=== Entries shown ===

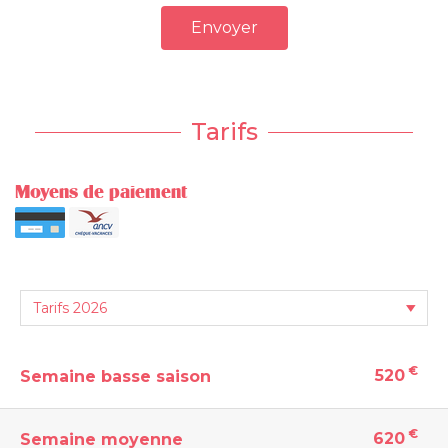
Envoyer
Tarifs
Moyens de paiement
€
520
Semaine basse saison
€
620
Semaine moyenne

===

[Work item]:
All of the data above needs to be retyped exactly, with the pictures removed.

[Solution]:
Envoyer
Tarifs
Moyens de paiement
€
520
Semaine basse saison
€
620
Semaine moyenne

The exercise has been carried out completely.